Carpet with a Geometricized Saz-Leaf Design
Not on view
This large carpet represents the Transcaucasian weaving tradition with its bold overall design and contrasting rich color palette. Here, a pairs of large geometricized feathery saz leaves are repeated with stylized lotus-like floral motifs, in white, blue, black, violet, green, yellow on a scarlet-red ground. Both the saz and lotus motifs, although highly stylized, relate to the court traditions generated by Ottoman and Safavid workshops. Only a fragment remains from the border that preserves designs in blue, scarlet-red, and yellow on white ground. These visually powerful designs are especially striking on a carpet of this large size. They were preferred by commercial workshops, in which such carpets with a low knot-count were produced in large quantities for trade. Rugs from the broad Transcaucasian region are woven in diverse centers representing a multi-ethnic society in which Armenians, Turkic, Kurdish, Persianate, and other people lived alongside each other.

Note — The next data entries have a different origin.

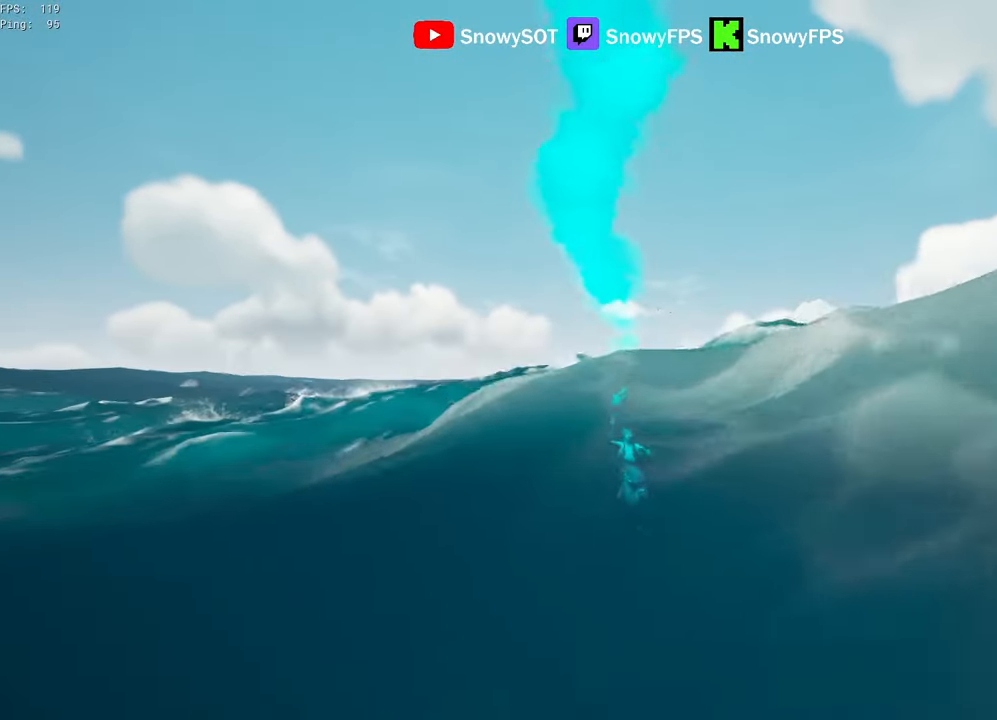
{"keys": ["a", "w"], "mouse": [], "mouse_move": "still", "events": [[450, "a", "down"]]}
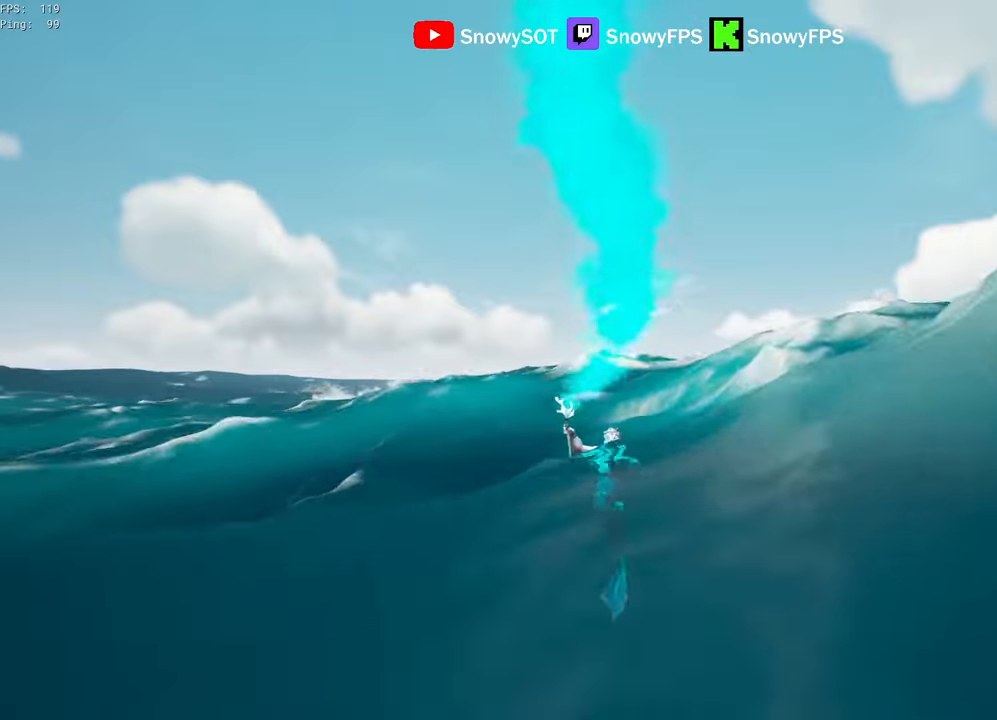
{"keys": ["w"], "mouse": [], "mouse_move": "still", "events": [[50, "a", "up"]]}
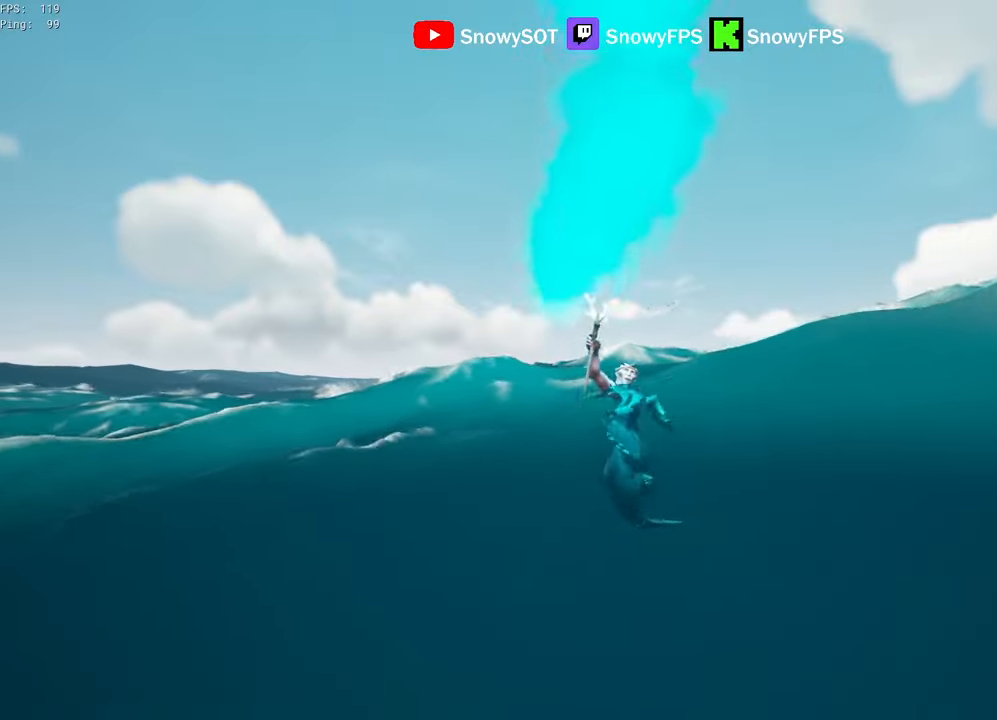
{"keys": ["a", "w"], "mouse": [], "mouse_move": "still", "events": [[484, "a", "down"]]}
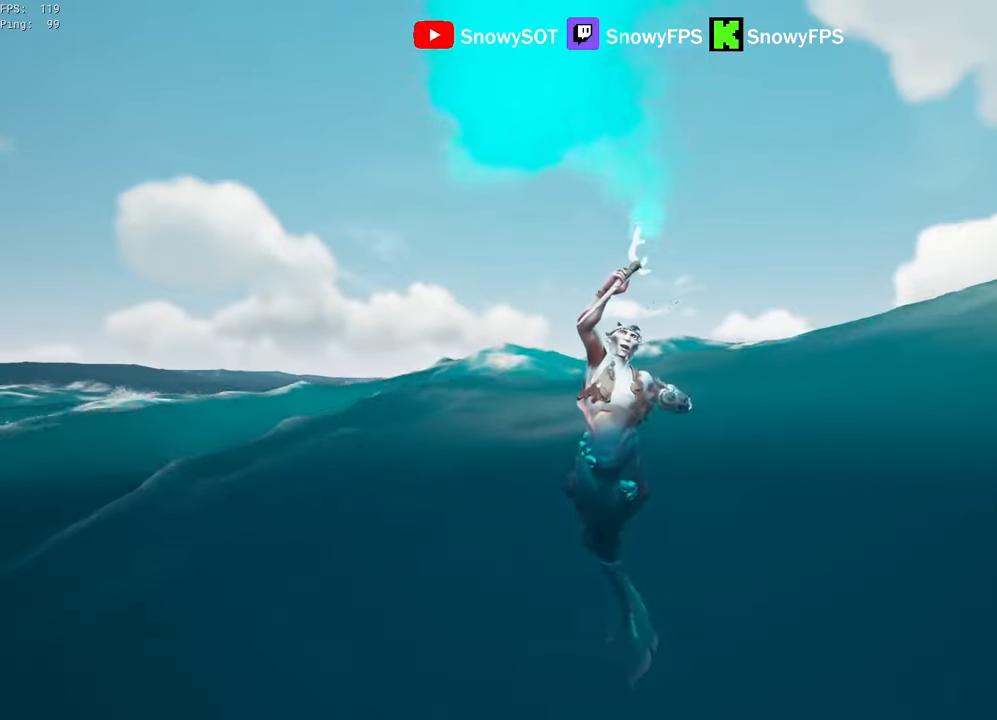
{"keys": [], "mouse": [], "mouse_move": "still", "events": [[67, "a", "up"], [167, "f", "down"], [217, "f", "up"], [317, "f", "down"], [350, "f", "up"], [350, "w", "up"], [450, "f", "down"], [500, "f", "up"]]}
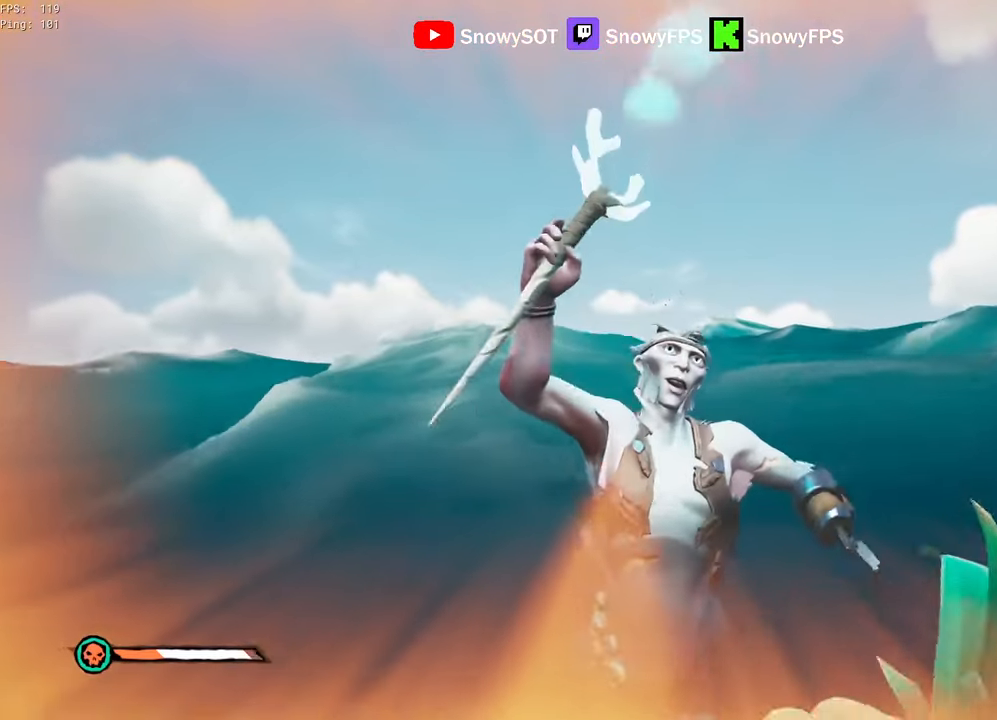
{"keys": ["f"], "mouse": [], "mouse_move": "still", "events": [[84, "f", "down"], [134, "f", "up"], [184, "f", "down"], [284, "f", "up"], [317, "f", "down"], [367, "f", "up"], [467, "f", "down"]]}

While this diverse society may complicate the attribution to an exact workshop and its cultural identity, it may help to explain the development of a shared repertoire of rich and colorful designs often found in these Transcaucasian rugs. Although the compositions relate to traditions that developed in large workshops in regions between Iran and Turkey, such rugs bear distinct features that are considered artistic hallmarks of the vast and diverse Transcaucasian region.